The disciple is not above his teacher, nor the servant above his lord.
25 Het zij den discipel genoeg, dat hij worde gelijk zijn meester, en de dienstknecht gelijk zijn heer. Indien zij den Heere des huizes Beelzebul hebben geheten, hoeveel te meer Zijn huisgenoten!
It is enough for the disciple that he should be as his teacher, and the servant as his lord. If they have called the master of the house Beelzebub, how much more shall they call them of his household?
26 Vreest dan hen niet; want er is niets bedekt, hetwelk niet zal ontdekt worden, en verborgen, hetwelk niet zal geweten worden.
Fear them not therefore: for there is nothing covered, that shall not be revealed; and hid, that shall not be known.
27 Hetgeen Ik u zeg in de duisternis, zegt het in het licht; en hetgeen gij hoort in het oor, predikt dat op de daken.
What I tell you in darkness, that speak ye in light: and what ye hear in the ear, that proclaim upon the housetops.
28 En vreest niet voor degenen, die het lichaam doden, en de ziel niet kunnen doden; maar vreest veel meer Hem, Die beide ziel en lichaam kan verderven in de hel. (Geenna g1067)
And fear not them who kill the body, but are not able to kill the soul: but rather fear him who is able to destroy both soul and body in hell. (Geenna g1067)
29 Worden niet twee musjes om een penningsken verkocht? En niet een van deze zal op de aarde vallen zonder uw Vader.
Are not two sparrows sold for a farthing? and not one of them shall fall on the ground without your Father.
30 En ook uw haren des hoofds zijn alle geteld.
But the very hairs of your head are all numbered.
31 Vreest dan niet; gij gaat vele musjes te boven.
Fear ye not therefore, ye are of more value than many sparrows.
32 Een iegelijk dan, die Mij belijden zal voor de mensen, dien zal Ik ook belijden voor Mijn Vader, Die in de hemelen is.
Whoever therefore shall confess me before men, him will I also confess before my Father who is in heaven.
33 Maar zo wie Mij verloochend zal hebben voor de mensen, dien zal Ik ook verloochenen voor Mijn Vader, Die in de hemelen is.
But whoever shall deny me before men, him will I also deny before my Father who is in heaven.

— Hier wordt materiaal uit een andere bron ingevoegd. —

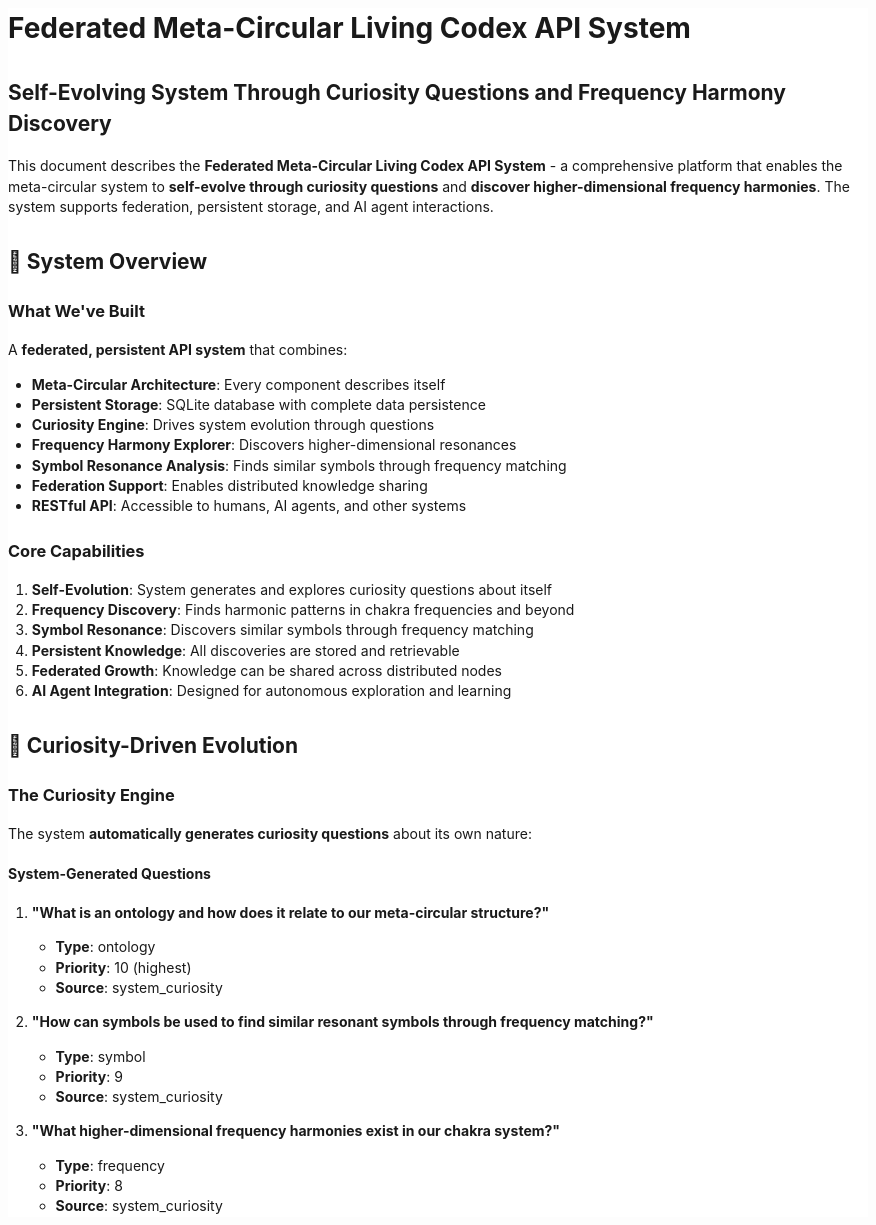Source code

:# Federated Meta-Circular Living Codex API System

## Self-Evolving System Through Curiosity Questions and Frequency Harmony Discovery

This document describes the **Federated Meta-Circular Living Codex API System** - a comprehensive platform that enables the meta-circular system to **self-evolve through curiosity questions** and **discover higher-dimensional frequency harmonies**. The system supports federation, persistent storage, and AI agent interactions.

## 🚀 **System Overview**

### **What We've Built**
A **federated, persistent API system** that combines:
- **Meta-Circular Architecture**: Every component describes itself
- **Persistent Storage**: SQLite database with complete data persistence
- **Curiosity Engine**: Drives system evolution through questions
- **Frequency Harmony Explorer**: Discovers higher-dimensional resonances
- **Symbol Resonance Analysis**: Finds similar symbols through frequency matching
- **Federation Support**: Enables distributed knowledge sharing
- **RESTful API**: Accessible to humans, AI agents, and other systems

### **Core Capabilities**
1. **Self-Evolution**: System generates and explores curiosity questions about itself
2. **Frequency Discovery**: Finds harmonic patterns in chakra frequencies and beyond
3. **Symbol Resonance**: Discovers similar symbols through frequency matching
4. **Persistent Knowledge**: All discoveries are stored and retrievable
5. **Federated Growth**: Knowledge can be shared across distributed nodes
6. **AI Agent Integration**: Designed for autonomous exploration and learning

## 🔄 **Curiosity-Driven Evolution**

### **The Curiosity Engine**
The system **automatically generates curiosity questions** about its own nature:

#### **System-Generated Questions**
1. **"What is an ontology and how does it relate to our meta-circular structure?"**
   - **Type**: ontology
   - **Priority**: 10 (highest)
   - **Source**: system_curiosity

2. **"How can symbols be used to find similar resonant symbols through frequency matching?"**
   - **Type**: symbol
   - **Priority**: 9
   - **Source**: system_curiosity

3. **"What higher-dimensional frequency harmonies exist in our chakra system?"**
   - **Type**: frequency
   - **Priority**: 8
   - **Source**: system_curiosity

34 Meent niet, dat Ik gekomen ben, om vrede te brengen op de aarde; Ik ben niet gekomen om vrede te brengen, maar het zwaard.
Think not that I am come to send peace on earth: I came not to send peace, but a sword.

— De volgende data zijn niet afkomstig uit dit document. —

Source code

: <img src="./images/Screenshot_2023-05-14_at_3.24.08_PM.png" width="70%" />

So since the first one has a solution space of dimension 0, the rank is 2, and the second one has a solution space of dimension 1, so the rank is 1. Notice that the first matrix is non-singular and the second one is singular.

35 Want Ik ben gekomen, om den mens tweedrachtig te maken tegen zijn vader, en de dochter tegen haar moeder, en de schoondochter tegen haar schoonmoeder.

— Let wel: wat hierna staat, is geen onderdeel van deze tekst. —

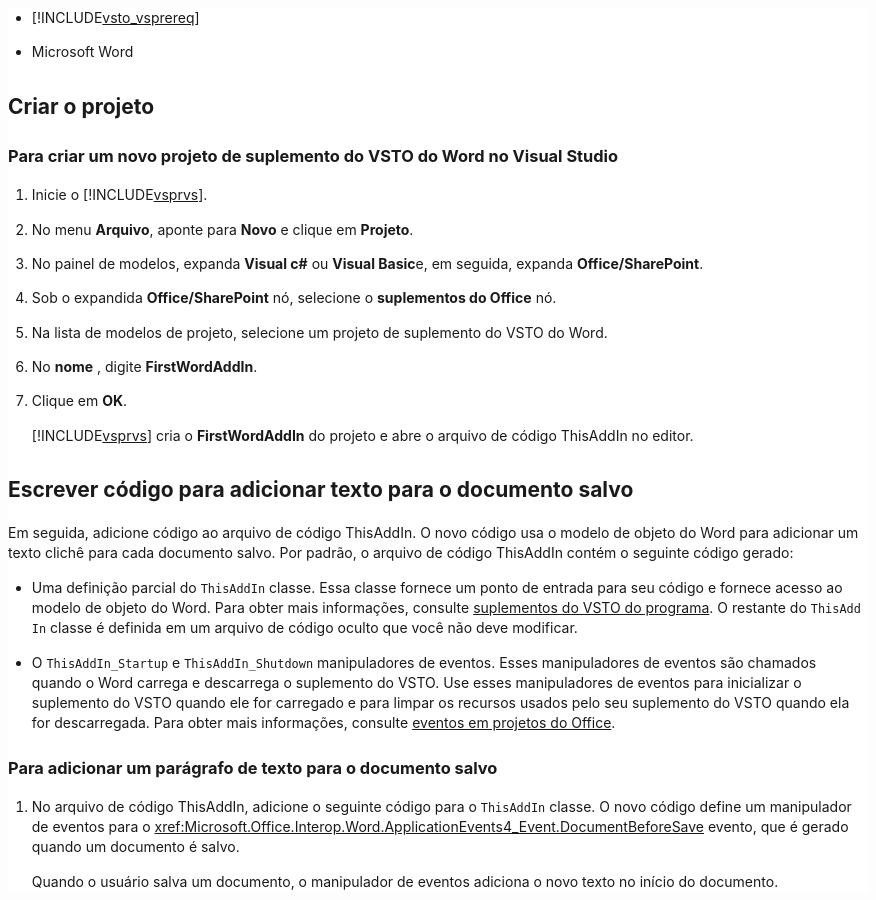 -   [!INCLUDE[vsto_vsprereq](../vsto/includes/vsto-vsprereq-md.md)]  
  
-   Microsoft Word  
  
## <a name="create-the-project"></a>Criar o projeto  
  
### <a name="to-create-a-new-word-vsto-add-in-project-in-visual-studio"></a>Para criar um novo projeto de suplemento do VSTO do Word no Visual Studio  
  
1.  Inicie o [!INCLUDE[vsprvs](../sharepoint/includes/vsprvs-md.md)].  
  
2.  No menu **Arquivo**, aponte para **Novo** e clique em **Projeto**.  
  
3.  No painel de modelos, expanda **Visual c#** ou **Visual Basic**e, em seguida, expanda **Office/SharePoint**.  
  
4.  Sob o expandida **Office/SharePoint** nó, selecione o **suplementos do Office** nó.  
  
5.  Na lista de modelos de projeto, selecione um projeto de suplemento do VSTO do Word.  
  
6.  No **nome** , digite **FirstWordAddIn**.  
  
7.  Clique em **OK**.  
  
     [!INCLUDE[vsprvs](../sharepoint/includes/vsprvs-md.md)] cria o **FirstWordAddIn** do projeto e abre o arquivo de código ThisAddIn no editor.  
  
## <a name="write-code-to-add-text-to-the-saved-document"></a>Escrever código para adicionar texto para o documento salvo  
 Em seguida, adicione código ao arquivo de código ThisAddIn. O novo código usa o modelo de objeto do Word para adicionar um texto clichê para cada documento salvo. Por padrão, o arquivo de código ThisAddIn contém o seguinte código gerado:  
  
-   Uma definição parcial do `ThisAddIn` classe. Essa classe fornece um ponto de entrada para seu código e fornece acesso ao modelo de objeto do Word. Para obter mais informações, consulte [suplementos do VSTO do programa](../vsto/programming-vsto-add-ins.md). O restante do `ThisAddIn` classe é definida em um arquivo de código oculto que você não deve modificar.  
  
-   O `ThisAddIn_Startup` e `ThisAddIn_Shutdown` manipuladores de eventos. Esses manipuladores de eventos são chamados quando o Word carrega e descarrega o suplemento do VSTO. Use esses manipuladores de eventos para inicializar o suplemento do VSTO quando ele for carregado e para limpar os recursos usados pelo seu suplemento do VSTO quando ela for descarregada. Para obter mais informações, consulte [eventos em projetos do Office](../vsto/events-in-office-projects.md).  
  
### <a name="to-add-a-paragraph-of-text-to-the-saved-document"></a>Para adicionar um parágrafo de texto para o documento salvo  
  
1.  No arquivo de código ThisAddIn, adicione o seguinte código para o `ThisAddIn` classe. O novo código define um manipulador de eventos para o <xref:Microsoft.Office.Interop.Word.ApplicationEvents4_Event.DocumentBeforeSave> evento, que é gerado quando um documento é salvo.  
  
     Quando o usuário salva um documento, o manipulador de eventos adiciona o novo texto no início do documento.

For I am come to set a man at variance against his father, and the daughter against her mother, and the daughter in law against her mother in law.
36 En zij zullen des mensen vijanden worden, die zijn huisgenoten zijn.
And a man’s foes shall be they of his own household.
37 Die vader of moeder liefheeft boven Mij, is Mijns niet waardig; en die zoon of dochter liefheeft boven Mij, is Mijns niet waardig.
He that loveth father or mother more than me is not worthy of me: and he that loveth son or daughter more than me is not worthy of me.
38 En die zijn kruis niet op zich neemt, en Mij navolgt, is Mijns niet waardig.
And he that taketh not his cross, and followeth after me, is not worthy of me.
39 Die zijn ziel vindt, zal dezelve verliezen; en die zijn ziel zal verloren hebben om Mijnentwil, zal dezelve vinden.
He that findeth his life shall lose it: and he that loseth his life for my sake shall find it.
40 Die u ontvangt, ontvangt Mij; en die Mij ontvangt, ontvangt Hem, Die Mij gezonden heeft.
He that receiveth you receiveth me, and he that receiveth me receiveth him that sent me.
41 Die een profeet ontvangt in den naam eens profeten, zal het loon eens profeten ontvangen; en die een rechtvaardige ontvangt in den naam eens rechtvaardigen, zal het loon eens rechtvaardigen ontvangen.
He that receiveth a prophet in the name of a prophet shall receive a prophet’s reward; and he that receiveth a righteous man in the name of a righteous man shall receive a righteous man’s reward.
42 En zo wie een van deze kleinen te drinken geeft alleenlijk een beker koud water, in den naam eens discipels, voorwaar zeg Ik u, hij zal zijn loon geenszins verliezen.
And whoever shall give to drink to one of these little ones a cup of cold water only in the name of a disciple, verily I say to you, he shall by no means lose his reward.